Activity:
Repeat the lines from the one containing "escalated in the" to the one containing "enthusiastic support when", including both of those lines.

Data for this task:
+---+

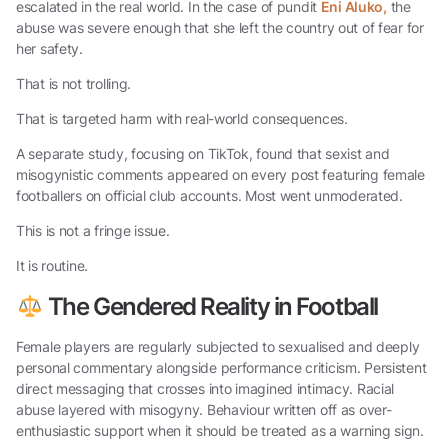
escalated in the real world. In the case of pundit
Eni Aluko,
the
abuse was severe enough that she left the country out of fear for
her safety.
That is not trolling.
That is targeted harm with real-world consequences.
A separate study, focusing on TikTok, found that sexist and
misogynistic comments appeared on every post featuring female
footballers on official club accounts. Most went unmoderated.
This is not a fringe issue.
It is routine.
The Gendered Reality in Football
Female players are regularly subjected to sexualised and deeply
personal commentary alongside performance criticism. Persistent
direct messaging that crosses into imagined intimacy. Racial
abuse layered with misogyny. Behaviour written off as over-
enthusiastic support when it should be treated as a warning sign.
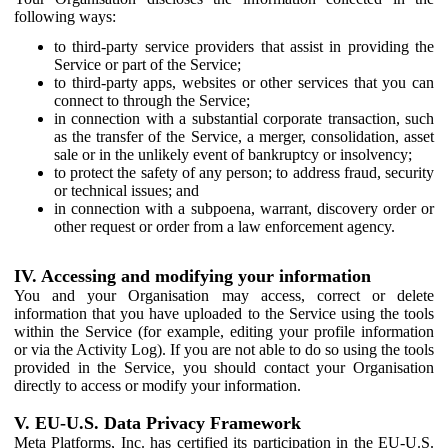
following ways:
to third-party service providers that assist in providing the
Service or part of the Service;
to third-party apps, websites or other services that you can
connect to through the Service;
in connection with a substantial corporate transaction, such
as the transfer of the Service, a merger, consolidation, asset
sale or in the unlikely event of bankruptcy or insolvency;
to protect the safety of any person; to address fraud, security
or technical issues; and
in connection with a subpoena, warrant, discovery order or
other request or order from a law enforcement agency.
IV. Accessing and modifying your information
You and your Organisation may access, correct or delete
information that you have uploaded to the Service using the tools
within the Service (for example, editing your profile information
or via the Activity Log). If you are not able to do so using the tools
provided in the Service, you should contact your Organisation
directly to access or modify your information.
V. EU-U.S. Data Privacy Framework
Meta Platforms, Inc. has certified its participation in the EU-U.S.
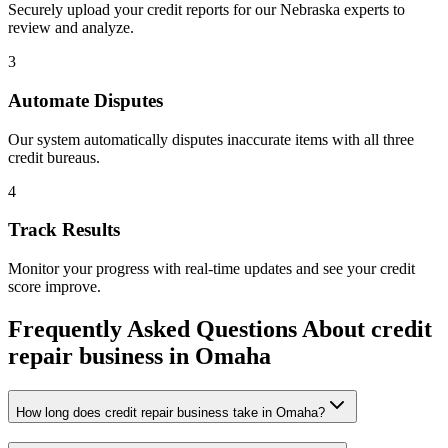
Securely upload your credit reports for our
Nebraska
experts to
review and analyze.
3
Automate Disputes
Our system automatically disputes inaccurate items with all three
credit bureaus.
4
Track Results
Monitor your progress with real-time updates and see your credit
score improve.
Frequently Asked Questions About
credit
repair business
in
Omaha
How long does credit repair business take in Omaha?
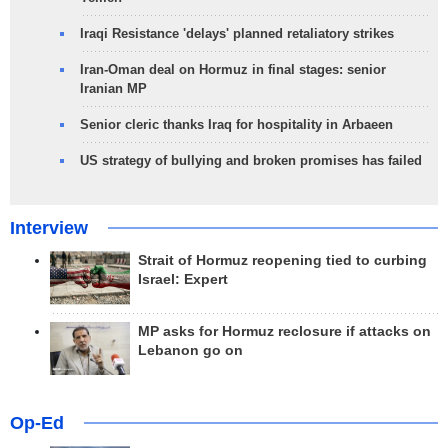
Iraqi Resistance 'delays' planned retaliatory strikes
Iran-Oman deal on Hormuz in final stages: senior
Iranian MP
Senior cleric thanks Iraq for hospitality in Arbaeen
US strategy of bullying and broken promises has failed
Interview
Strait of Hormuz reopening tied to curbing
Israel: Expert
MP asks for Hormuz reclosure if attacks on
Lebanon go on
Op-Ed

+---+

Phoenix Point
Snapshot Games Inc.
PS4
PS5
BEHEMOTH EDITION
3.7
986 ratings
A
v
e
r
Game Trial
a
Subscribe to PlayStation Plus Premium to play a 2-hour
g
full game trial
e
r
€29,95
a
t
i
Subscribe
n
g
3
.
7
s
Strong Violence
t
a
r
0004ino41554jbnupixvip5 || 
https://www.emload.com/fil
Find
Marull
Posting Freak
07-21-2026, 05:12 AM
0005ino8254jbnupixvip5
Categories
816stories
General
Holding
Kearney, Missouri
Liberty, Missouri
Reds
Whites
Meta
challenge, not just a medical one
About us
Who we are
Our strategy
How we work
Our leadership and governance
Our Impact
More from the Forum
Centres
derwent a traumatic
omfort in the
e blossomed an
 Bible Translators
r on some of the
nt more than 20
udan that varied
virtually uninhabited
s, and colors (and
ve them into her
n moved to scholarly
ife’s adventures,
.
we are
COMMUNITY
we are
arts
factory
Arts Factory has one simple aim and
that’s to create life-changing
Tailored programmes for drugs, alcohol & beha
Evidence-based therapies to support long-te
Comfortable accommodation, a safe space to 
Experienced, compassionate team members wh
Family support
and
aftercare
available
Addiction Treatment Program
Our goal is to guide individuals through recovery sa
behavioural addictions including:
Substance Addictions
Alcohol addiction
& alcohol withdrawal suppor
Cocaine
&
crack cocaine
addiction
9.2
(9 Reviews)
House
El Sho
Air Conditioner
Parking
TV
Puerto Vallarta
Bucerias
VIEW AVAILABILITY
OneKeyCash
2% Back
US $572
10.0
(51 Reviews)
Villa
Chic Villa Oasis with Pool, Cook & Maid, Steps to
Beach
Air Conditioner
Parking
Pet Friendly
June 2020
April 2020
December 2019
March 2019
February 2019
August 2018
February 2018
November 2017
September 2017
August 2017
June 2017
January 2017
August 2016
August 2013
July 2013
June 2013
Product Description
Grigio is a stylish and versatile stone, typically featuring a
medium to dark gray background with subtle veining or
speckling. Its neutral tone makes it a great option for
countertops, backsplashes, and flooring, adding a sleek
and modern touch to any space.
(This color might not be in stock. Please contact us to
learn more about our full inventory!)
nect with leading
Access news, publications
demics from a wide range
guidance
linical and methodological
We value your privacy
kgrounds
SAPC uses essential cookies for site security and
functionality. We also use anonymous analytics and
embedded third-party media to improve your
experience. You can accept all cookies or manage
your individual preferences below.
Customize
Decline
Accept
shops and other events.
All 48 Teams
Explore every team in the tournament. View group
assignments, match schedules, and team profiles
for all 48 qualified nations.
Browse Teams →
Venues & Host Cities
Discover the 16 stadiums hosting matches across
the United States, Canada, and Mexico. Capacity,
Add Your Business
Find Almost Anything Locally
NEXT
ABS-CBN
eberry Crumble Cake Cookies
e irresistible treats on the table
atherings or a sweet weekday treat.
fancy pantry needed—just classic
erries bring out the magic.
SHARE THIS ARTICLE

+---+

Output below:
escalated in the real world. In the case of pundit
Eni Aluko,
the
abuse was severe enough that she left the country out of fear for
her safety.
That is not trolling.
That is targeted harm with real-world consequences.
A separate study, focusing on TikTok, found that sexist and
misogynistic comments appeared on every post featuring female
footballers on official club accounts. Most went unmoderated.
This is not a fringe issue.
It is routine.
The Gendered Reality in Football
Female players are regularly subjected to sexualised and deeply
personal commentary alongside performance criticism. Persistent
direct messaging that crosses into imagined intimacy. Racial
abuse layered with misogyny. Behaviour written off as over-
enthusiastic support when it should be treated as a warning sign.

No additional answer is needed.